Authorities also warn that abrupt market exits can reduce transparency over customer relationships and crypto-asset flows. As firms wind down, illicit actors could exploit the disruption to conceal transactions, move criminal proceeds quickly or evade sanctions while attention is focused elsewhere.

The recommendation is straightforward. Where national legal frameworks require wind-down plans, firms should execute them in a structured, well-documented manner while maintaining adequate AML/CFT governance, staffing and monitoring until all regulated activity has ceased. Customer due diligence information should remain current throughout the process, and suspicious activity reporting obligations do not diminish simply because a business is closing.

The challenge changes once customers arrive at authorized CASPs. An influx of new accounts may alter a firm's risk profile almost overnight. Higher-risk customers could become concentrated among a smaller number of providers. Transaction monitoring systems built for one level of activity may suddenly be expected to process another.

Authorities urge CASPs to ensure their compliance functions can absorb that growth without sacrificing effectiveness. Transaction monitoring systems should be capable of handling increased volumes of crypto-asset transfers, while onboarding processes should incorporate customer risk information effectively from the outset.

One recommendation stands out because it pushes against a response that regulators evidently expect some firms may consider. Customers arriving from unauthorized VASPs should not be rejected simply because of where they came from. Instead, CASPs should assess each customer individually under a risk-based approach, applying enhanced due diligence only where higher risks are identified.

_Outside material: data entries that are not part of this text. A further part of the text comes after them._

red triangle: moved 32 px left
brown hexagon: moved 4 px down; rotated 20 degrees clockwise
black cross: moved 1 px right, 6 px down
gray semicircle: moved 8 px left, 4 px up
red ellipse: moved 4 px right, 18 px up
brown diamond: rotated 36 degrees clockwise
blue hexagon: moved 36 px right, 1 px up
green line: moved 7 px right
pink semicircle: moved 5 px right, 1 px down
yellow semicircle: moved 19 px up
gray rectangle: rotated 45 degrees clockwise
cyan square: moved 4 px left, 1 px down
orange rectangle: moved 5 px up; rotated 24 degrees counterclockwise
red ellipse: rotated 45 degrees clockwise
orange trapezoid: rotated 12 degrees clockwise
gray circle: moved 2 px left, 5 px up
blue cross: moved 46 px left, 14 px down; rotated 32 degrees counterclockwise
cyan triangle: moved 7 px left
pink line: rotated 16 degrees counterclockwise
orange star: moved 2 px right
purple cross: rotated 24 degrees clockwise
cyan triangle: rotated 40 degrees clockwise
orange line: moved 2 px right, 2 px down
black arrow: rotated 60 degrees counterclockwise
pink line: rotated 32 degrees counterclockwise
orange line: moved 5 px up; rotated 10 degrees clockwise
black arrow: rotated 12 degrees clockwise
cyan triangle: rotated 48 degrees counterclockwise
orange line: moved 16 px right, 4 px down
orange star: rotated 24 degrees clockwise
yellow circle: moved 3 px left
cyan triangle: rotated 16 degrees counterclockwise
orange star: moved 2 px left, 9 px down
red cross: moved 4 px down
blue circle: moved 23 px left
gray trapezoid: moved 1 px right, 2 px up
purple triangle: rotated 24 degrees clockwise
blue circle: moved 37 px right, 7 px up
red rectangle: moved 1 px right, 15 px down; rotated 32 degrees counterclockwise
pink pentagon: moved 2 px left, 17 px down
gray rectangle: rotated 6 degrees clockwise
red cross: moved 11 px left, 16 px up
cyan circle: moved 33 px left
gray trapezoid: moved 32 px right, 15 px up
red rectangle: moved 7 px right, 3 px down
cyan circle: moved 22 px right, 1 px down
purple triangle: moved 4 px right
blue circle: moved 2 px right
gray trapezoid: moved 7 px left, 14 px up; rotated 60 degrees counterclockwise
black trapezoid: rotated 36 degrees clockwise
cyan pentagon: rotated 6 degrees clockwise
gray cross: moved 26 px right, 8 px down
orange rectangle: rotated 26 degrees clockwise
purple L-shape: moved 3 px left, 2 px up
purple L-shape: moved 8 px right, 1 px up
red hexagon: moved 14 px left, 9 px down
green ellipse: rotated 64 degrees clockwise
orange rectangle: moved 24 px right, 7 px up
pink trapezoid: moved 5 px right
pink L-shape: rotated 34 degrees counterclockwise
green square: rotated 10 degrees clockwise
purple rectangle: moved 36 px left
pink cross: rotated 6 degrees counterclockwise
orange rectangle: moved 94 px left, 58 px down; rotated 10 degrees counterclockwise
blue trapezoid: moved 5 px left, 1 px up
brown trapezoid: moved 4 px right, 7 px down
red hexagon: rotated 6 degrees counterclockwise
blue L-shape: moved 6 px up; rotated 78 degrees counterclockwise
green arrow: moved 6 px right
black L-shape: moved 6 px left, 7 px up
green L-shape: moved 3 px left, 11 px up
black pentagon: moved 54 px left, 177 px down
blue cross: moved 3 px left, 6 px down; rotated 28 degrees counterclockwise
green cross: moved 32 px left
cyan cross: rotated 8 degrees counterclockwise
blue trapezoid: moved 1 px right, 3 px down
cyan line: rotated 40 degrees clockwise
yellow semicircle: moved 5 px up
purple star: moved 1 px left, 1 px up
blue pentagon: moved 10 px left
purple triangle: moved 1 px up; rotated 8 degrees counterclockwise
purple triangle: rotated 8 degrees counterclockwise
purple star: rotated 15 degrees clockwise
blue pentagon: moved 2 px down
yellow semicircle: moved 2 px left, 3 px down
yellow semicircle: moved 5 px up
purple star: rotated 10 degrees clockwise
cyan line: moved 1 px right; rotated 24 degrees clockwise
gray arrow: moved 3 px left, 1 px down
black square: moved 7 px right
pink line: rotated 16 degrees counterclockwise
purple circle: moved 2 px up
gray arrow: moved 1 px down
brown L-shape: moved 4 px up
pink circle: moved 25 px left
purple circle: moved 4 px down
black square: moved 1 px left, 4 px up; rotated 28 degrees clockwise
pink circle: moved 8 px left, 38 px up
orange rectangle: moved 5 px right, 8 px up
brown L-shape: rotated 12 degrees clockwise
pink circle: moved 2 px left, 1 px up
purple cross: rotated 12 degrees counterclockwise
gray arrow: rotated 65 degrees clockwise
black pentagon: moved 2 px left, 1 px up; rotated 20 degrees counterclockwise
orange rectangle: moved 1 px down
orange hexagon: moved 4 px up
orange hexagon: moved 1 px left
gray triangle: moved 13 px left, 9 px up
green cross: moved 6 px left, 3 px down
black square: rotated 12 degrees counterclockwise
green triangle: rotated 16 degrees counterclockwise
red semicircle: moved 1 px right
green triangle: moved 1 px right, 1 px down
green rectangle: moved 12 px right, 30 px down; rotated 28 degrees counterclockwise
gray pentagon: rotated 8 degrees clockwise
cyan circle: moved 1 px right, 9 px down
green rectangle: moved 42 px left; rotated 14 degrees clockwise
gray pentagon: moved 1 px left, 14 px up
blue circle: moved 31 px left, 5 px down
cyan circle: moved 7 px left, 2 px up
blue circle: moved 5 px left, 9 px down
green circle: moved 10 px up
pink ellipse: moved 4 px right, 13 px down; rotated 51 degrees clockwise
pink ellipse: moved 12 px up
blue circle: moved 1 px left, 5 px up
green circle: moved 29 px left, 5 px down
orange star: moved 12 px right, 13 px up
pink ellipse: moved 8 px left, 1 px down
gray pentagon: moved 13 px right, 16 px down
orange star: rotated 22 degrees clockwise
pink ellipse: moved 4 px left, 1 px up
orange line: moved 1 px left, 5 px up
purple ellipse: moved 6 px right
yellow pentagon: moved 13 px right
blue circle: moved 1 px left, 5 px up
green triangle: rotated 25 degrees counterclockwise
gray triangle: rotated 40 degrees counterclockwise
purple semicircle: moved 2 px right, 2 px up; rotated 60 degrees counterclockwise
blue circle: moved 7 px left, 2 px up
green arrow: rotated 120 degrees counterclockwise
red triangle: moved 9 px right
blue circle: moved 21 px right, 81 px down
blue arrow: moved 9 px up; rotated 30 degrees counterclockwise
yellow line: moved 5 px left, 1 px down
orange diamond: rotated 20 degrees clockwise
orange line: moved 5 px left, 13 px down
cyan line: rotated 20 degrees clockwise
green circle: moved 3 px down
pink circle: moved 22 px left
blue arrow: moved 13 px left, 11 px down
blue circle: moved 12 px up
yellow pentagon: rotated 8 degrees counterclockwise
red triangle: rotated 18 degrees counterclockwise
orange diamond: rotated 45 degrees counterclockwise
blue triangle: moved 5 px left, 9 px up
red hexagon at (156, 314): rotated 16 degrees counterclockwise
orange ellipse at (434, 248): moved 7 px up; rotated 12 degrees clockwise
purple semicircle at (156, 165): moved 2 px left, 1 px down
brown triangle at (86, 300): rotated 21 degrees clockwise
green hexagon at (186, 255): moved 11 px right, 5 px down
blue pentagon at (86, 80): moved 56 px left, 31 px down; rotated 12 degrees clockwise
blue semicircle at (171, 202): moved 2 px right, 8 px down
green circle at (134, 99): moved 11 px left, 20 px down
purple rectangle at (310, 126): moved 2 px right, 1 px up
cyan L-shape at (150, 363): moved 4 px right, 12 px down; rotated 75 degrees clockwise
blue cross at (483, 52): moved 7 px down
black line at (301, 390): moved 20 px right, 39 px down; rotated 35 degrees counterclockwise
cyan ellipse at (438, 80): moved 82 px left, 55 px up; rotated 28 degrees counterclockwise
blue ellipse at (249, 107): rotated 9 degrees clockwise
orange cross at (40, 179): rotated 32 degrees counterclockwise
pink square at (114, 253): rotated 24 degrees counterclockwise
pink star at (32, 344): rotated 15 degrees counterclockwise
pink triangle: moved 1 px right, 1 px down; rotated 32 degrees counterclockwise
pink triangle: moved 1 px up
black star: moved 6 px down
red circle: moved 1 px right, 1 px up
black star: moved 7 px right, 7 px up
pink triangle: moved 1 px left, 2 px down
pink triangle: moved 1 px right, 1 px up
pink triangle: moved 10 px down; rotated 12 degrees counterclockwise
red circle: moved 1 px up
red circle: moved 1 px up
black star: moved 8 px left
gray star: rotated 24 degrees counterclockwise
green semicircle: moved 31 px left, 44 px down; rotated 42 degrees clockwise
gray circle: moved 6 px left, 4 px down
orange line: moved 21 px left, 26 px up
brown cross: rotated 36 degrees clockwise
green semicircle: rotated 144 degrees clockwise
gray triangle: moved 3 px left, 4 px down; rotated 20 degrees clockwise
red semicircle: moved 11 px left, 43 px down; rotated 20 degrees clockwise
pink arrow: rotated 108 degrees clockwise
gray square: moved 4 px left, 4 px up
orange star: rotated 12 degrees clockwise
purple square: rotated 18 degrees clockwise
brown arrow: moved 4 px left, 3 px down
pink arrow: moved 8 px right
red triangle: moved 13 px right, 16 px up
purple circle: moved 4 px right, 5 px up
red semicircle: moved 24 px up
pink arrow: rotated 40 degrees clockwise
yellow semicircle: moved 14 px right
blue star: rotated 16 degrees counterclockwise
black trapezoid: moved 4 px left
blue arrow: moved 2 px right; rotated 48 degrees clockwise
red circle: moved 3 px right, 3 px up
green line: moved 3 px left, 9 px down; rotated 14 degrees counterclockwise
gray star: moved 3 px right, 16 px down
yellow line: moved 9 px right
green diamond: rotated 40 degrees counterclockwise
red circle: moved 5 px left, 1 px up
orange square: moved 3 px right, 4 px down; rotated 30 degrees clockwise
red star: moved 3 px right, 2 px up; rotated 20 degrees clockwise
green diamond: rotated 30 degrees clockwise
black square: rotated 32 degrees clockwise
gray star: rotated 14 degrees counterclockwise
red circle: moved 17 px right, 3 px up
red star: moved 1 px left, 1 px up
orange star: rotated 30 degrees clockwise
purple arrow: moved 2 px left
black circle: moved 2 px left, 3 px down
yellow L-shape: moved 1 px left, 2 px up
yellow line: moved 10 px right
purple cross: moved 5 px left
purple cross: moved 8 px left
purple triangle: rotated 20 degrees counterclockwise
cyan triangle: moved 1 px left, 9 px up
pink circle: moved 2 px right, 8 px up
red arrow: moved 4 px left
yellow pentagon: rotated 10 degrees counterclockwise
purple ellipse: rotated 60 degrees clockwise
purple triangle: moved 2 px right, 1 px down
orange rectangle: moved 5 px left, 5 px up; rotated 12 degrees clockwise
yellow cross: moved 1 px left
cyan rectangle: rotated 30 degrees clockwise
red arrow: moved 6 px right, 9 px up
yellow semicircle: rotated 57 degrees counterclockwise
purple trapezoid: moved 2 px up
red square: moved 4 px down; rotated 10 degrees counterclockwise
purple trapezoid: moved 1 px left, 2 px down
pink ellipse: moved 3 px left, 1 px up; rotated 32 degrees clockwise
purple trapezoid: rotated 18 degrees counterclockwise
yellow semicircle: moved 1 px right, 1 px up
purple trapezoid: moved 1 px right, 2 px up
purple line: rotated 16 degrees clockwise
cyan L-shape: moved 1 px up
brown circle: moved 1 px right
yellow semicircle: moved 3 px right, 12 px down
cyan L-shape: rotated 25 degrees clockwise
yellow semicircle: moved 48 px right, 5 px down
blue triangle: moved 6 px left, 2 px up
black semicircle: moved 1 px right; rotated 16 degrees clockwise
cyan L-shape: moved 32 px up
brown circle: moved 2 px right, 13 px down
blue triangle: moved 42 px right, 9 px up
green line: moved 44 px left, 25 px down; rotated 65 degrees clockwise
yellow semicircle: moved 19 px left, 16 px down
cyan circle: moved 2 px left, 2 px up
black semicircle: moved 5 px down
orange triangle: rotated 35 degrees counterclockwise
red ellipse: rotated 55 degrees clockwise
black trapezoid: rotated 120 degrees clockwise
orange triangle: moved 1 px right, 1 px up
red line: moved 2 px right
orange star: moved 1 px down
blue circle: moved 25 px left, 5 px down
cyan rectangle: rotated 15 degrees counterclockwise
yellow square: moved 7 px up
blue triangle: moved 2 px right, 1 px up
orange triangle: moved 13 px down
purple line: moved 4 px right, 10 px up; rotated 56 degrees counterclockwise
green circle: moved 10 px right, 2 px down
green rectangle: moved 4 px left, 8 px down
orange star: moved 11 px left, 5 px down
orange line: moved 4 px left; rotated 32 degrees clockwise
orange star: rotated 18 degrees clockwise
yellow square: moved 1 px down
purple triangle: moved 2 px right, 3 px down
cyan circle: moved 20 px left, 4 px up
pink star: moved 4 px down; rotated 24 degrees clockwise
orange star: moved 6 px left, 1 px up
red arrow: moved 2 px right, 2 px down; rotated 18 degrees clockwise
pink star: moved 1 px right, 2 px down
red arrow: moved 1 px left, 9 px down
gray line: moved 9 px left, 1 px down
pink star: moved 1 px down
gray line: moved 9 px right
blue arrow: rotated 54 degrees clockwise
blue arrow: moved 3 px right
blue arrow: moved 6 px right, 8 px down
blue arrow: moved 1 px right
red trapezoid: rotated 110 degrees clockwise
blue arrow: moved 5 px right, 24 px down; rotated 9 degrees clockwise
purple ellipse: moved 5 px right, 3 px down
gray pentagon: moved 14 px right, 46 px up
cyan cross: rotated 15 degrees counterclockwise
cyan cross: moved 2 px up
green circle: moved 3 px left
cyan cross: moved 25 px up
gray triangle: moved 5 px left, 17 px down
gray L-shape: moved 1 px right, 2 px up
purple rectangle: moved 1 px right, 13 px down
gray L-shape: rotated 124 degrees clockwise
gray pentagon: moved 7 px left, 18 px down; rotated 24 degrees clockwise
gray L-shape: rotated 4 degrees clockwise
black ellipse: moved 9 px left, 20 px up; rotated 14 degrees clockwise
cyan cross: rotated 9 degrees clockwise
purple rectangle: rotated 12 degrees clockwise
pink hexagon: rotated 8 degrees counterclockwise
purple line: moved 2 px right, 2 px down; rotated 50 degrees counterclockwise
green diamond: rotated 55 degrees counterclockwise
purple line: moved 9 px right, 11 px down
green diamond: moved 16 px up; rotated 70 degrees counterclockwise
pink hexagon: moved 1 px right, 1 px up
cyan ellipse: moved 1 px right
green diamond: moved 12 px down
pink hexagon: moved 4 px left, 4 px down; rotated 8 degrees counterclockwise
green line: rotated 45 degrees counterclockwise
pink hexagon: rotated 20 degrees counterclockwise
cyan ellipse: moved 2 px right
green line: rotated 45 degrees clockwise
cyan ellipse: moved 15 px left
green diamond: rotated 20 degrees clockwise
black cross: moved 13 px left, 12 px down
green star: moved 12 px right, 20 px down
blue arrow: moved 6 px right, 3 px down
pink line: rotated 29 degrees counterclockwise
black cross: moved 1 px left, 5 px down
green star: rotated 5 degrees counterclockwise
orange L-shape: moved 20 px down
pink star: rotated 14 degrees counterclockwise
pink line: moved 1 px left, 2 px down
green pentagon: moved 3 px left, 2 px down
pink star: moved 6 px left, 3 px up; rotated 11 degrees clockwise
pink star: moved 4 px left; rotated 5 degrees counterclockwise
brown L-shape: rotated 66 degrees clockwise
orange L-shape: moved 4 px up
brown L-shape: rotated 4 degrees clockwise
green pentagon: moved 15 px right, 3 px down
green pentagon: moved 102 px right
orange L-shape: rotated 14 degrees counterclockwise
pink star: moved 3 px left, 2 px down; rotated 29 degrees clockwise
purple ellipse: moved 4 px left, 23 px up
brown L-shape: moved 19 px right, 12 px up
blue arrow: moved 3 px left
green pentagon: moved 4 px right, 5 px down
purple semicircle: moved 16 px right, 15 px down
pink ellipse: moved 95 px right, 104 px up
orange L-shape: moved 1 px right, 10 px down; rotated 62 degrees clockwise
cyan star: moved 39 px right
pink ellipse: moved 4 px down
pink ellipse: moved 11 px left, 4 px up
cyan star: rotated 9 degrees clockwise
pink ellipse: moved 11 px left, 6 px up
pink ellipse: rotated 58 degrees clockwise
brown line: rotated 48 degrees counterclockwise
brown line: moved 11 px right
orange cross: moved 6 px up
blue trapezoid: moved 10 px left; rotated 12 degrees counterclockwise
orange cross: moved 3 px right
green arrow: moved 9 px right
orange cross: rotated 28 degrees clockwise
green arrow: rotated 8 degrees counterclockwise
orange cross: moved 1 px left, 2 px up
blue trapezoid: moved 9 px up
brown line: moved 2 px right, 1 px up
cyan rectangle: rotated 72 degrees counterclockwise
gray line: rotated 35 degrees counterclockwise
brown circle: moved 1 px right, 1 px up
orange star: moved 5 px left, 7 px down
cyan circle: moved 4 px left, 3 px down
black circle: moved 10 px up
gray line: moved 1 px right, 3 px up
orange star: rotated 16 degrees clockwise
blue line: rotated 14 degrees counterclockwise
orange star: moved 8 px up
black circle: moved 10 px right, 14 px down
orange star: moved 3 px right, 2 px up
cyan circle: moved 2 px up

A Test for Supervisors as Well

The document devotes equal attention to the public authorities responsible for overseeing the transition. AML/CFT supervisors could lose visibility just as customer relationships are moving between firms. The simultaneous wind-down of unauthorized providers and rapid onboarding by authorized CASPs creates the possibility of supervisory blind spots around customer transfers, shifting money flows and changing institutional risk profiles.

Those risks become harder to manage if supervisory practices differ across Member States. Inconsistent approaches to authorization, wind-down oversight or AML/CFT expectations could create opportunities for regulatory arbitrage, allowing illicit actors to exploit differences between jurisdictions.

The guidance encourages supervisors, where national legal frameworks permit, to prioritize oversight of exit planning and customer transfers while coordinating closely with counterparts across borders. Information sharing, the note argues, will be critical to understanding how risks evolve as business consolidates within the authorized market.

Financial Intelligence Units face a similar problem from a different angle. Large-scale customer migrations could produce new money laundering typologies, particularly if illicit funds are routed rapidly through multiple CASPs or jurisdictions to obscure their origin. That activity may also generate a sharp increase in suspicious transaction reports, placing additional demands on FIUs at precisely the point when market activity is being reconfigured.

The note calls for stronger domestic and cross-border cooperation so intelligence linked to exiting VASPs and receiving CASPs can be shared quickly when emerging risks are identified.